==== Stored data

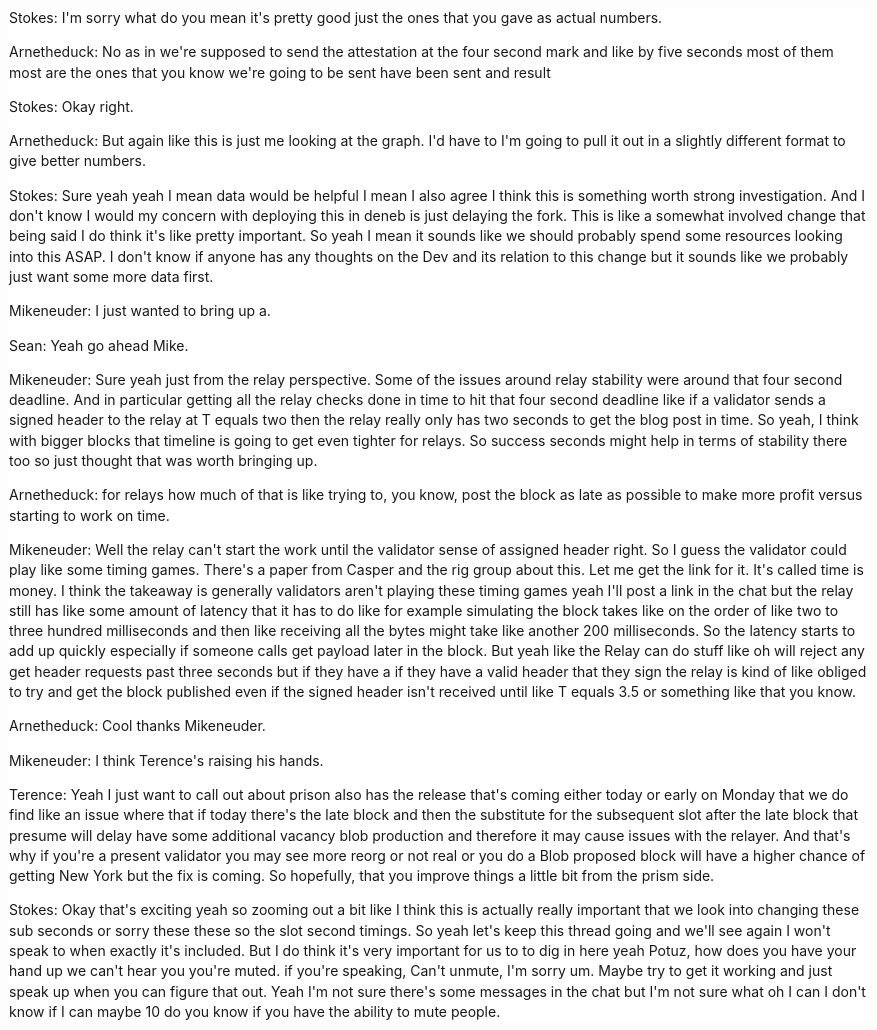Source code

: Stokes: I'm sorry what do you mean it's pretty good just the ones that you gave as actual numbers. 

Arnetheduck: No as in we're supposed to send the attestation at the four second mark and like by five seconds most of them most are the ones that you know we're going to be sent have been sent and result

Stokes: Okay right.

Arnetheduck: But again like this is  just me looking at the graph. I'd have to I'm going to pull it out in a slightly different format to give better numbers. 

Stokes: Sure yeah yeah I mean data would be helpful I mean I also agree I think this is something worth strong investigation. And I don't know I would my concern with deploying this in deneb is just delaying the fork. This is like a somewhat involved change that being said I do think it's like pretty important. So yeah I mean it sounds like we should probably spend some resources looking into this ASAP. I don't know if anyone has any thoughts on the Dev and its relation to this change but it sounds like we probably just want some more data first. 

Mikeneuder: I just wanted to bring up a.

Sean: Yeah go ahead Mike.

Mikeneuder: Sure yeah just from the relay perspective. Some of the issues around relay stability were around that four second deadline. And in particular getting all the relay checks done in time to hit that four second deadline like if a validator sends a signed header to the relay at T equals two then the relay really only has two seconds to get the blog post in time. So yeah, I think with bigger blocks that timeline is going to get even tighter for relays. So success seconds might help in terms of stability there too so just thought that was worth bringing up.

Arnetheduck:  for relays how much of that is like trying to, you know, post the block as late as possible to make more profit versus starting to work on time. 

Mikeneuder: Well the relay can't start the work until the validator sense of assigned header right. So I guess the validator could play like some timing games. There's a paper from Casper and the rig group about this. Let me get the link for it. It's called time is money. I think the takeaway is generally validators aren't playing these timing games yeah I'll post a link in the chat but the relay still has like some amount of latency that it has to do like for example simulating the block takes like on the order of like two to three hundred milliseconds and then like receiving all the bytes might take like another 200 milliseconds. So the latency starts to add up quickly especially if someone calls get payload later in the block. But yeah like the Relay can do stuff like oh will reject any get header requests past three seconds but if they have a if they have a valid header that they sign the relay is kind of like obliged to try and get the block published even if the signed header isn't received until like T equals 3.5 or something like that you know. 

Arnetheduck: Cool thanks Mikeneuder.

Mikeneuder: I think Terence's raising his hands. 

Terence: Yeah I just want to call out about prison also has the release that's coming either today or early on Monday that we do find like an issue where that if today there's the late block and then the substitute for the subsequent slot after the late block that presume will  delay  have some additional vacancy blob production and therefore it may cause issues with the relayer. And that's why if you're a present validator you may see more reorg or not real or you do a Blob proposed block will have a higher chance of getting New York but the fix is coming. So hopefully, that you improve things a little bit from the prism side.

Stokes: Okay that's exciting yeah so zooming out a bit like I think this is actually really important that we look into  changing these sub seconds or sorry these these so the slot second timings. So yeah let's keep this thread going and we'll see again I won't speak to when exactly it's included. But  I do think it's very important for us to to dig in here yeah Potuz, how does you have your hand up we can't hear you you're muted. if you're speaking, Can't unmute, I'm sorry um. Maybe try to get it working and just speak up when you can figure that out. Yeah I'm not sure there's some messages in the chat but I'm not sure what oh I can I don't know if I can maybe 10 do you know if you have the ability to mute people.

========

**Written task:** Convert every line of the entries above into a Markdown table with the columns "Row" and "Line". Number the rows in order, skip blank lines, and leave out the pictures.

**Reply to the task:**
| Row | Line |
|---|---|
| 1 | Source code |
| 2 | : Stokes: I'm sorry what do you mean it's pretty good just the ones that you gave as actual numbers.  |
| 3 | Arnetheduck: No as in we're supposed to send the attestation at the four second mark and like by five seconds most of them most are the ones that you know we're going to be sent have been sent and result |
| 4 | Stokes: Okay right. |
| 5 | Arnetheduck: But again like this is  just me looking at the graph. I'd have to I'm going to pull it out in a slightly different format to give better numbers.  |
| 6 | Stokes: Sure yeah yeah I mean data would be helpful I mean I also agree I think this is something worth strong investigation. And I don't know I would my concern with deploying this in deneb is just delaying the fork. This is like a somewhat involved change that being said I do think it's like pretty important. So yeah I mean it sounds like we should probably spend some resources looking into this ASAP. I don't know if anyone has any thoughts on the Dev and its relation to this change but it sounds like we probably just want some more data first.  |
| 7 | Mikeneuder: I just wanted to bring up a. |
| 8 | Sean: Yeah go ahead Mike. |
| 9 | Mikeneuder: Sure yeah just from the relay perspective. Some of the issues around relay stability were around that four second deadline. And in particular getting all the relay checks done in time to hit that four second deadline like if a validator sends a signed header to the relay at T equals two then the relay really only has two seconds to get the blog post in time. So yeah, I think with bigger blocks that timeline is going to get even tighter for relays. So success seconds might help in terms of stability there too so just thought that was worth bringing up. |
| 10 | Arnetheduck:  for relays how much of that is like trying to, you know, post the block as late as possible to make more profit versus starting to work on time.  |
| 11 | Mikeneuder: Well the relay can't start the work until the validator sense of assigned header right. So I guess the validator could play like some timing games. There's a paper from Casper and the rig group about this. Let me get the link for it. It's called time is money. I think the takeaway is generally validators aren't playing these timing games yeah I'll post a link in the chat but the relay still has like some amount of latency that it has to do like for example simulating the block takes like on the order of like two to three hundred milliseconds and then like receiving all the bytes might take like another 200 milliseconds. So the latency starts to add up quickly especially if someone calls get payload later in the block. But yeah like the Relay can do stuff like oh will reject any get header requests past three seconds but if they have a if they have a valid header that they sign the relay is kind of like obliged to try and get the block published even if the signed header isn't received until like T equals 3.5 or something like that you know.  |
| 12 | Arnetheduck: Cool thanks Mikeneuder. |
| 13 | Mikeneuder: I think Terence's raising his hands.  |
| 14 | Terence: Yeah I just want to call out about prison also has the release that's coming either today or early on Monday that we do find like an issue where that if today there's the late block and then the substitute for the subsequent slot after the late block that presume will  delay  have some additional vacancy blob production and therefore it may cause issues with the relayer. And that's why if you're a present validator you may see more reorg or not real or you do a Blob proposed block will have a higher chance of getting New York but the fix is coming. So hopefully, that you improve things a little bit from the prism side. |
| 15 | Stokes: Okay that's exciting yeah so zooming out a bit like I think this is actually really important that we look into  changing these sub seconds or sorry these these so the slot second timings. So yeah let's keep this thread going and we'll see again I won't speak to when exactly it's included. But  I do think it's very important for us to to dig in here yeah Potuz, how does you have your hand up we can't hear you you're muted. if you're speaking, Can't unmute, I'm sorry um. Maybe try to get it working and just speak up when you can figure that out. Yeah I'm not sure there's some messages in the chat but I'm not sure what oh I can I don't know if I can maybe 10 do you know if you have the ability to mute people. |